Let's face it. When we have leaders who are reinforcing the thought there is something wrong with being gay, how can we ever expect others to think differently? Let's start with the Pope. Millions of people would would probably go out into their yard and eat the dog poop they found if that's what the Pope told them to do. For decades upon decades, we've had the leader of one of the most historically corrupt institutions in the world tell the world over and over that being gay is an evil abomination, and all while covering up the molestation of alter boys. Let's not exclude other religious leaders such as the Ted Haggards, George Rekers and Eddie Longs who have negatively influenced public opinion against the LGBT community, all the while they were getting theirs from another man, or boy.
Then we have those who served this nation as president for 8 years who based their campaign upon LGBT discrimination -- and won!
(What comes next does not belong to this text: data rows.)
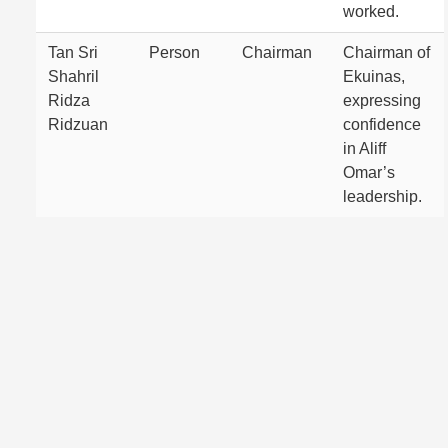
worked.
Tan Sri
Person
Chairman
Chairman of
Shahril
Ekuinas,
Ridza
expressing
Ridzuan
confidence
in Aliff
Omar’s
leadership.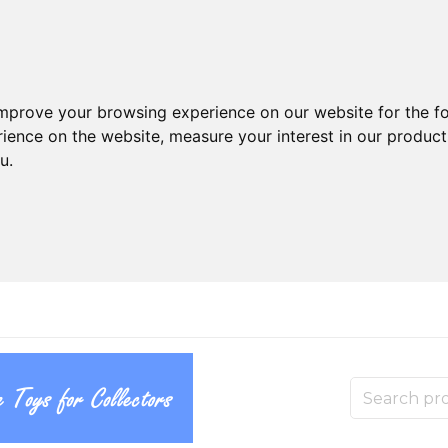
improve your browsing experience on our website for the f
rience on the website
,
measure your interest in our produc
ou
.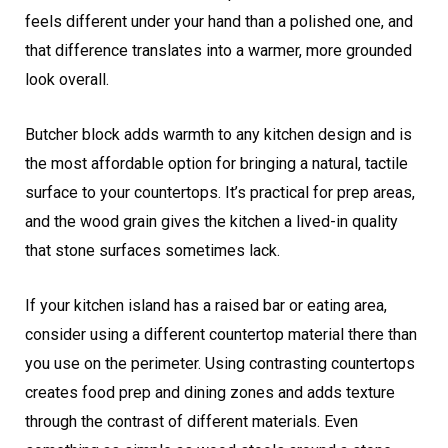
feels different under your hand than a polished one, and
that difference translates into a warmer, more grounded
look overall.
Butcher block adds warmth to any kitchen design and is
the most affordable option for bringing a natural, tactile
surface to your countertops. It’s practical for prep areas,
and the wood grain gives the kitchen a lived-in quality
that stone surfaces sometimes lack.
If your kitchen island has a raised bar or eating area,
consider using a different countertop material there than
you use on the perimeter. Using contrasting countertops
creates food prep and dining zones and adds texture
through the contrast of different materials. Even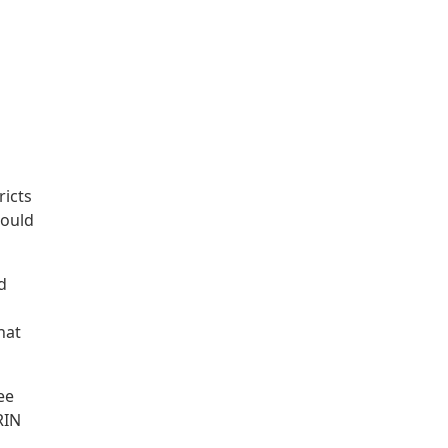
ricts
could
d
hat
ee
RIN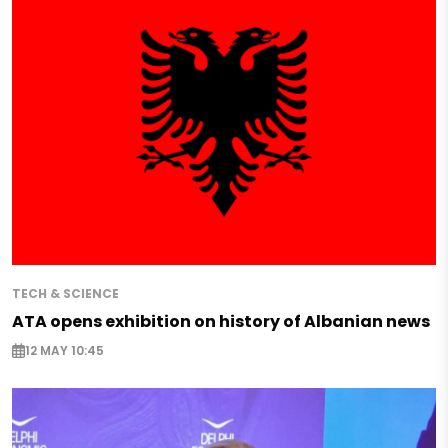
TECH & SCIENCE
ATA opens exhibition on history of Albanian news
12 MAY 10:45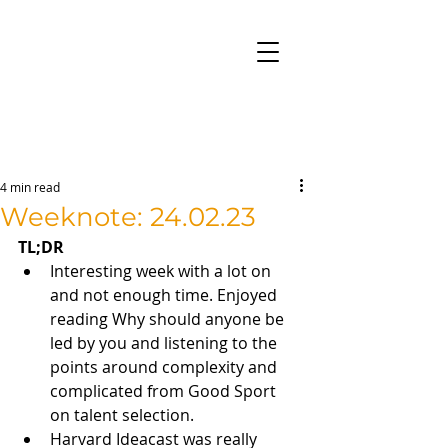
4 min read
Weeknote: 24.02.23
TL;DR
Interesting week with a lot on 
and not enough time. Enjoyed 
reading Why should anyone be 
led by you and listening to the 
points around complexity and 
complicated from Good Sport 
on talent selection. 
Harvard Ideacast was really 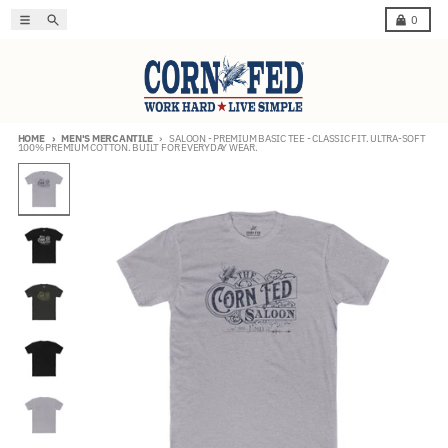
Skip to content
Menu
Search
Cart
0
HOME
MEN'S MERCANTILE
SALOON - PREMIUM BASIC TEE - CLASSIC FIT. ULTRA-SOFT
100% PREMIUM COTTON. BUILT FOR EVERYDAY WEAR.
Skip to product information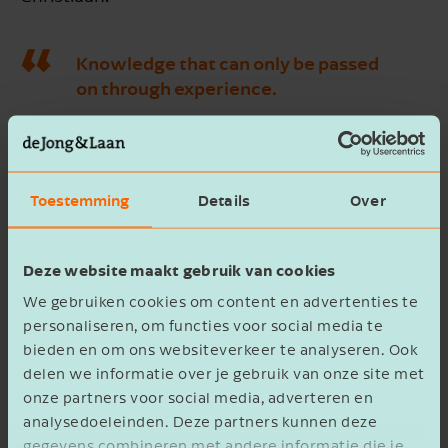
Knowledge that can only be passed
on through experience.
“Our uncle Rutger also has that knowledge.
Knowledge from years of experience,” notes
Henrik. “He looks at the crop, the air, feels the
Toestemming
Details
Over
temperature, and knows exactly what is needed
to optimally develop the plants. Much can be
Deze website maakt gebruik van cookies
digital, but this is truly knowledge you can only
We gebruiken cookies om content en advertenties te
acquire by experiencing it; by walking along,
personaliseren, om functies voor social media te
hearing, feeling, and seeing what he means.
bieden en om ons websiteverkeer te analyseren. Ook
Although he is also winding down, we are happy
delen we informatie over je gebruik van onze site met
that he still supports us in this!”
onze partners voor social media, adverteren en
analysedoeleinden. Deze partners kunnen deze
gegevens combineren met andere informatie die je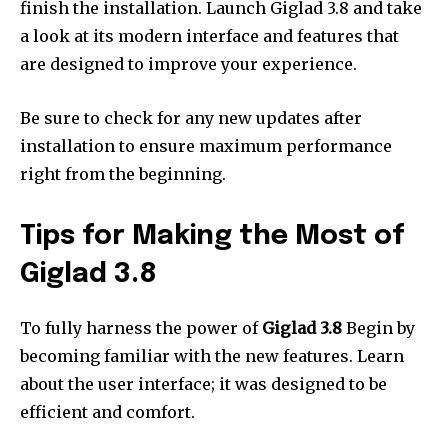
finish the installation.
Launch Giglad 3.8 and take
a look at its modern interface and features that
are designed to improve your experience.
Be sure to check for any new updates after
installation to ensure maximum performance
right from the beginning.
Tips for Making the Most of
Giglad 3.8
To fully harness the power of
Giglad 3.8
Begin by
becoming familiar with the new features.
Learn
about the user interface; it was designed to be
efficient and comfort.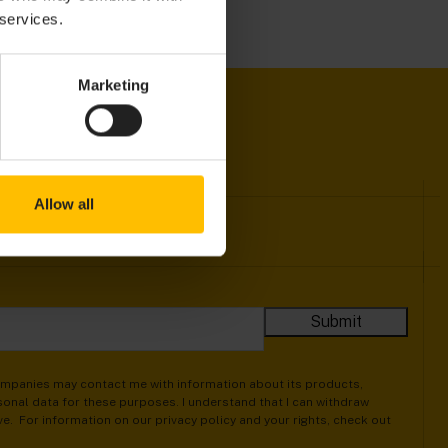
 services.
Marketing
Allow all
companies may contact me with information about its products,
onal data for these purposes. I understand that I can withdraw
ive. For information on our privacy policy and your rights, check out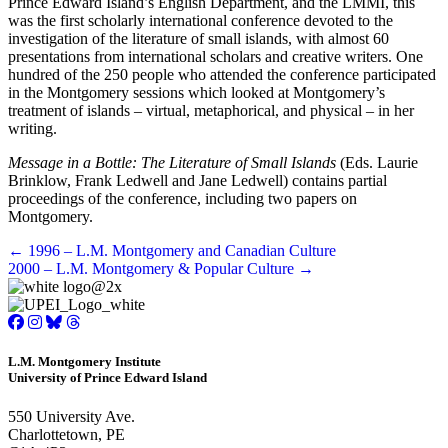
Prince Edward Island’s English Department, and the LMMI, this
was the first scholarly international conference devoted to the
investigation of the literature of small islands, with almost 60
presentations from international scholars and creative writers. One
hundred of the 250 people who attended the conference participated
in the Montgomery sessions which looked at Montgomery’s
treatment of islands – virtual, metaphorical, and physical – in her
writing.
Message in a Bottle: The Literature of Small Islands
(Eds. Laurie
Brinklow, Frank Ledwell and Jane Ledwell) contains partial
proceedings of the conference, including two papers on
Montgomery.
Posts
← 1996 – L.M. Montgomery and Canadian Culture
2000 – L.M. Montgomery & Popular Culture →
navigation
L.M. Montgomery Institute
University of Prince Edward Island
550 University Ave.
Charlottetown, PE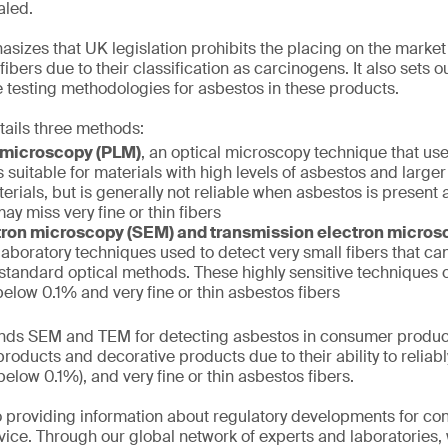
aled.
izes that UK legislation prohibits the placing on the market
ibers due to their classification as carcinogens. It also sets 
 testing methodologies for asbestos in these products.
tails three methods:
t microscopy (PLM)
, an optical microscopy technique that use
s suitable for materials with high levels of asbestos and larger
erials, but is generally not reliable when asbestos is present a
ay miss very fine or thin fibers
ron microscopy (SEM) and transmission electron micro
aboratory techniques used to detect very small fibers that can
 standard optical methods. These highly sensitive techniques
elow 0.1% and very fine or thin asbestos fibers
s SEM and TEM for detecting asbestos in consumer product
roducts and decorative products due to their ability to reliabl
elow 0.1%), and very fine or thin asbestos fibers.
 providing information about regulatory developments for c
ice. Through our global network of experts and laboratories,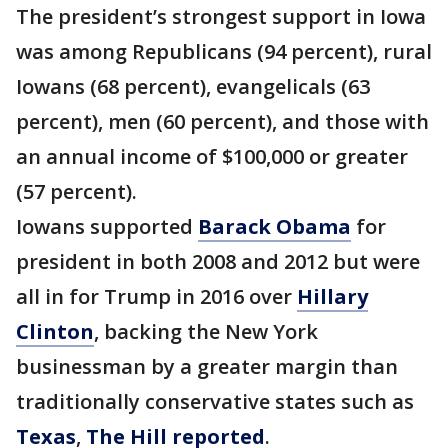
The president’s strongest support in Iowa
was among Republicans (94 percent), rural
Iowans (68 percent), evangelicals (63
percent), men (60 percent), and those with
an annual income of $100,000 or greater
(57 percent).
Iowans supported
Barack Obama
for
president in both 2008 and 2012 but were
all in for Trump in 2016 over
Hillary
Clinton
, backing the New York
businessman by a greater margin than
traditionally conservative states such as
Texas
,
The Hill reported
.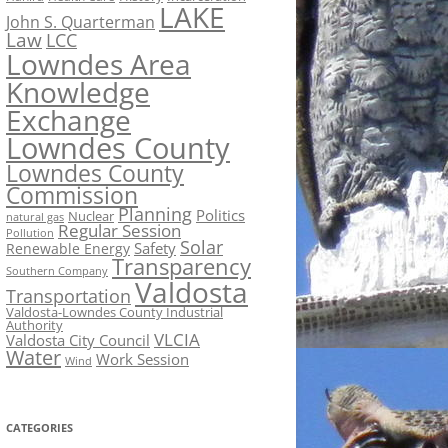
LAKE
John S. Quarterman
Law
LCC
Lowndes Area
Knowledge
Exchange
Lowndes County
Lowndes County
Commission
Planning
Politics
Nuclear
natural gas
Regular Session
Pollution
Solar
Safety
Renewable Energy
Transparency
Southern Company
Valdosta
Transportation
Valdosta-Lowndes County Industrial
Authority
VLCIA
Valdosta City Council
Water
Work Session
Wind
CATEGORIES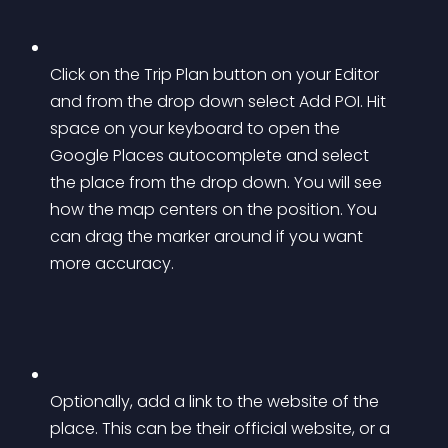
Click on the Trip Plan button on your Editor 
and from the drop down select Add POI. Hit 
space on your keyboard to open the 
Google Places autocomplete and select 
the place from the drop down. You will see 
how the map centers on the position. You 
can drag the marker around if you want 
more accuracy.
Optionally, add a link to the website of the 
place. This can be their official website, or a 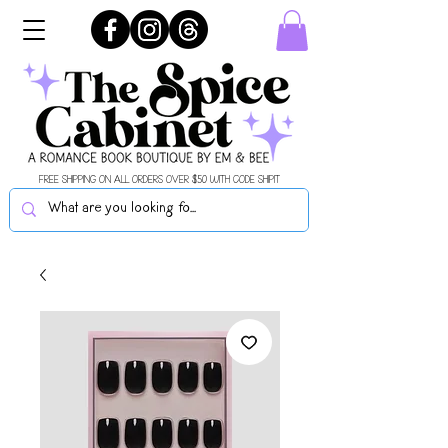
FREE SHIPPING ON ALL ORDERS OVER $50 WITH CODE SHIPIT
George W. Bush actually stood up more than once and said, "Marriage is between one man and one woman," and even though it's doubtful he could actually spell any of those words, people cheered and applauded.
Then we have the likes of Michele Bachmann, Sarah Palin, Christine O'Donnell, Newt Gingrich, Jim DeMint and countless other high-profile politicians echoing the sentiment that LGBT people shouldn't be afforded equality, something they tag as "special rights" because they want to reinforce the belief that being part of the LGBT community only qualifies you for second-class citizenship.
Further down the food chain are the Maggie Gallaghers, Pete LaBarberas, Tony Perkins and Bryan Fischers who draw huge salaries from their efforts to promote lies about the LGBT community and keep homophobia alive, mainly in order to keep their large salaries intact.
So how can we ever expect teachers, parents and others who are raising these bullies to stop this vicious cycle when the very people they look up and listen to with bated breath are exuding the disease of hate, intolerance and bigotry?